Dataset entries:
= = = =

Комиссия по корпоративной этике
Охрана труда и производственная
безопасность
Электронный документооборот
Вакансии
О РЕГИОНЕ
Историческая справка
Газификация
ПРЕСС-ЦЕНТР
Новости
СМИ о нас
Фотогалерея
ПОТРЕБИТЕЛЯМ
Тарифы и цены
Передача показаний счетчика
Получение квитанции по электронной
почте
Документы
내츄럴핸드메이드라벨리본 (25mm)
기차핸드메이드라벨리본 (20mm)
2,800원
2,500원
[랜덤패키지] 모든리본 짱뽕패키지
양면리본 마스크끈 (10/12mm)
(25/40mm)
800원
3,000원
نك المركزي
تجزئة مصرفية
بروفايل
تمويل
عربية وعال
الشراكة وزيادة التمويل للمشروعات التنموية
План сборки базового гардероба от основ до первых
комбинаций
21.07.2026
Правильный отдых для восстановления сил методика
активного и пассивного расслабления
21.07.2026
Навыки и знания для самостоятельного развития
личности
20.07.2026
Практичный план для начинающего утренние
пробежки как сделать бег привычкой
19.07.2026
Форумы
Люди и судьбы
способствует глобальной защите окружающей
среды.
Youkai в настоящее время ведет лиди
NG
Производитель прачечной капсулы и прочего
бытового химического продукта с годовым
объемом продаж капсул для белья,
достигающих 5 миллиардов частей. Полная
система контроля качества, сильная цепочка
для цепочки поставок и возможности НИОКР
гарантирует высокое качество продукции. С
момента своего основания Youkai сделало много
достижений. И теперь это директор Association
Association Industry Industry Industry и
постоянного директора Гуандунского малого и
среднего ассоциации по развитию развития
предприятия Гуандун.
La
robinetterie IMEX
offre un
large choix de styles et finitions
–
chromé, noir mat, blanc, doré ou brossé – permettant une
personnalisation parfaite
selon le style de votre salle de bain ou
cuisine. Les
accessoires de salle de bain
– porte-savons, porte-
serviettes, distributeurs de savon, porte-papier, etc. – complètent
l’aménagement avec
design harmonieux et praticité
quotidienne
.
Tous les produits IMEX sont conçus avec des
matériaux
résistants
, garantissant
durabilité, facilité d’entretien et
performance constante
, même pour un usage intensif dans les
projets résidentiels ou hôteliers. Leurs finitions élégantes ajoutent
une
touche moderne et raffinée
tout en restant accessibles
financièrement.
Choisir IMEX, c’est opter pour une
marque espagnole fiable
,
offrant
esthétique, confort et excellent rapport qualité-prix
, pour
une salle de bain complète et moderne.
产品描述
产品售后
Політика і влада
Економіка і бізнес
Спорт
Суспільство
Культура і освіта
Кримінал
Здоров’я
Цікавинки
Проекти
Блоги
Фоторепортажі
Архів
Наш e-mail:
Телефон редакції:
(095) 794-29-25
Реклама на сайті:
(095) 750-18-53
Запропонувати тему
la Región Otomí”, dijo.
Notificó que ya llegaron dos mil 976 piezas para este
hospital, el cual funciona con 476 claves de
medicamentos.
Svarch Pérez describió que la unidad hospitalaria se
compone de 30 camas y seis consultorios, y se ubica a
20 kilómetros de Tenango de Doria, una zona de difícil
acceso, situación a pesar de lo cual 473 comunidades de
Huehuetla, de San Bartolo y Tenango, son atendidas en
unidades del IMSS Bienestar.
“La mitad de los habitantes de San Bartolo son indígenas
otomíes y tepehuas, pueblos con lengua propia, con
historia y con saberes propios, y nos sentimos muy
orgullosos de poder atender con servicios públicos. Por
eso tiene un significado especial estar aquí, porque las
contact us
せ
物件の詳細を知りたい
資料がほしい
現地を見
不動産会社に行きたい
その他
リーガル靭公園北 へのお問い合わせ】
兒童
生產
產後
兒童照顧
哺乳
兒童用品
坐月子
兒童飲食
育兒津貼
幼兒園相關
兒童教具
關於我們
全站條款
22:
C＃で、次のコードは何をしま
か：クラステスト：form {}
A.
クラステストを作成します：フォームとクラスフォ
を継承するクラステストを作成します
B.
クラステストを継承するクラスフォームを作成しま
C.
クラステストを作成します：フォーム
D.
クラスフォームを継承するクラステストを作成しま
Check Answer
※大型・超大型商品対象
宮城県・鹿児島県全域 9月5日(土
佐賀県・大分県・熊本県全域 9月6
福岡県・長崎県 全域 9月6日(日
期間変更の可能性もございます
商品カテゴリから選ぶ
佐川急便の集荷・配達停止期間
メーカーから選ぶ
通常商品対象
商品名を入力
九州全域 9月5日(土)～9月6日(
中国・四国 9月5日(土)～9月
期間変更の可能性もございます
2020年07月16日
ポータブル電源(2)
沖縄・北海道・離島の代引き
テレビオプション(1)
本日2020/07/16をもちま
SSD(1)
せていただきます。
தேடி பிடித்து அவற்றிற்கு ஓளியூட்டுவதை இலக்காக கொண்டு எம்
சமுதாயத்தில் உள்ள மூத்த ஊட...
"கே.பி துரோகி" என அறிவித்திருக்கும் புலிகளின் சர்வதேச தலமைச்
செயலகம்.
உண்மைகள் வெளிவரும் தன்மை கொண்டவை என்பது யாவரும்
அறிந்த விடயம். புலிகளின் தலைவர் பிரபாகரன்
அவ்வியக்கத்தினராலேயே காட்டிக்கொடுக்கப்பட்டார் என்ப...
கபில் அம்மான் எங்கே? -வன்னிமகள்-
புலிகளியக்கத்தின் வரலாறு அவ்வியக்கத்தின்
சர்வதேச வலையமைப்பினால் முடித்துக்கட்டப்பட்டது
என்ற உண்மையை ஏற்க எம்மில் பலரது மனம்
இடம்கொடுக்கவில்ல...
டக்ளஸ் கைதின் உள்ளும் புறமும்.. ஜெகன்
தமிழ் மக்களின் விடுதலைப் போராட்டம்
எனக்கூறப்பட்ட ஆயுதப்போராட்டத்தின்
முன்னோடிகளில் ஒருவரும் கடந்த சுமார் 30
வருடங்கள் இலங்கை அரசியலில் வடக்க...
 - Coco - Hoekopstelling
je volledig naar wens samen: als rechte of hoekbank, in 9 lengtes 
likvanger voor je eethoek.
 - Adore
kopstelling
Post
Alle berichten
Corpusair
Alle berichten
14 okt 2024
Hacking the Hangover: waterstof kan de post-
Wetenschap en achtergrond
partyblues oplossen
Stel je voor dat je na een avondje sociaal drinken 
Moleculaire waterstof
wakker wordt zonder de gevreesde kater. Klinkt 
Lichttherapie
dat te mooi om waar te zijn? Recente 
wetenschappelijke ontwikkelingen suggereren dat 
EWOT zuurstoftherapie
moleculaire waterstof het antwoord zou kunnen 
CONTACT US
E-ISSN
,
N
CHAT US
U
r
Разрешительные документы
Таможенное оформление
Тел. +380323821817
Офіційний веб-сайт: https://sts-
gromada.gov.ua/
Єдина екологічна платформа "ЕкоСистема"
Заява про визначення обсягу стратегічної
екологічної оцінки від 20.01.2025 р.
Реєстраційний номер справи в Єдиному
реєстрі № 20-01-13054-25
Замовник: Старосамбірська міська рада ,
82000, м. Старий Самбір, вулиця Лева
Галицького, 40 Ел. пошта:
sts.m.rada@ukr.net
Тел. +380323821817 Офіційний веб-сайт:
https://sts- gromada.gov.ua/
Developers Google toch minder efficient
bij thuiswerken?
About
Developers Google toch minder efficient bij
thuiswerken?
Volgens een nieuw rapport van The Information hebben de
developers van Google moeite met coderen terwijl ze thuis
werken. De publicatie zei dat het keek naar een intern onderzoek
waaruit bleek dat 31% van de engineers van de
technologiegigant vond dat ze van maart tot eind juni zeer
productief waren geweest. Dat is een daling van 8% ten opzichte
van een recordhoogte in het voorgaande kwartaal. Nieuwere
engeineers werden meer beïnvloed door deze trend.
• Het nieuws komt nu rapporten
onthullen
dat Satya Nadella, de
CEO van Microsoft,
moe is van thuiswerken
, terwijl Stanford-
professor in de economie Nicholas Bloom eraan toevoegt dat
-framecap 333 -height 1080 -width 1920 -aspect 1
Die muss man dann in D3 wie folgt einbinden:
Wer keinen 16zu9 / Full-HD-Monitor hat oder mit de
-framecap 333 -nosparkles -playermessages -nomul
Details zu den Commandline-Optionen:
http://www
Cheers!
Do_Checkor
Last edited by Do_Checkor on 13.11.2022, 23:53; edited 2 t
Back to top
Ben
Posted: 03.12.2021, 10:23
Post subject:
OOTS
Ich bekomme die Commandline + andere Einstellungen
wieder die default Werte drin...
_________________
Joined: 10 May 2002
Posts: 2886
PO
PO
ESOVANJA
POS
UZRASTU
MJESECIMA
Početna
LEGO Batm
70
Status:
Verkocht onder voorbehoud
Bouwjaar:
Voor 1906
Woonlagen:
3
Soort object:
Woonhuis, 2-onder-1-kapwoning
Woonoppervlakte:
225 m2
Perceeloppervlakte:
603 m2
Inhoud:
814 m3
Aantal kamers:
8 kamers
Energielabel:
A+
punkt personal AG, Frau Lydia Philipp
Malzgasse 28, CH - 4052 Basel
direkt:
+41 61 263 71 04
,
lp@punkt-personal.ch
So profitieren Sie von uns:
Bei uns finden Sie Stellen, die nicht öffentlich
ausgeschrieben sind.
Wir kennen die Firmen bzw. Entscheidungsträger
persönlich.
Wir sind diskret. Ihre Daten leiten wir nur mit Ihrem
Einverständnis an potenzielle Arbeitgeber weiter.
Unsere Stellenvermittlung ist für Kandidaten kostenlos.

= = = =

Using the data above, reproduce exactly the lines from the line that contains "[랜덤패키지] 모든리본 짱뽕패키지" through the line that contains "personnalisation parfaite", including both.

[랜덤패키지] 모든리본 짱뽕패키지
양면리본 마스크끈 (10/12mm)
(25/40mm)
800원
3,000원
نك المركزي
تجزئة مصرفية
بروفايل
تمويل
عربية وعال
الشراكة وزيادة التمويل للمشروعات التنموية
План сборки базового гардероба от основ до первых
комбинаций
21.07.2026
Правильный отдых для восстановления сил методика
активного и пассивного расслабления
21.07.2026
Навыки и знания для самостоятельного развития
личности
20.07.2026
Практичный план для начинающего утренние
пробежки как сделать бег привычкой
19.07.2026
Форумы
Люди и судьбы
способствует глобальной защите окружающей
среды.
Youkai в настоящее время ведет лиди
NG
Производитель прачечной капсулы и прочего
бытового химического продукта с годовым
объемом продаж капсул для белья,
достигающих 5 миллиардов частей. Полная
система контроля качества, сильная цепочка
для цепочки поставок и возможности НИОКР
гарантирует высокое качество продукции. С
момента своего основания Youkai сделало много
достижений. И теперь это директор Association
Association Industry Industry Industry и
постоянного директора Гуандунского малого и
среднего ассоциации по развитию развития
предприятия Гуандун.
La
robinetterie IMEX
offre un
large choix de styles et finitions
–
chromé, noir mat, blanc, doré ou brossé – permettant une
personnalisation parfaite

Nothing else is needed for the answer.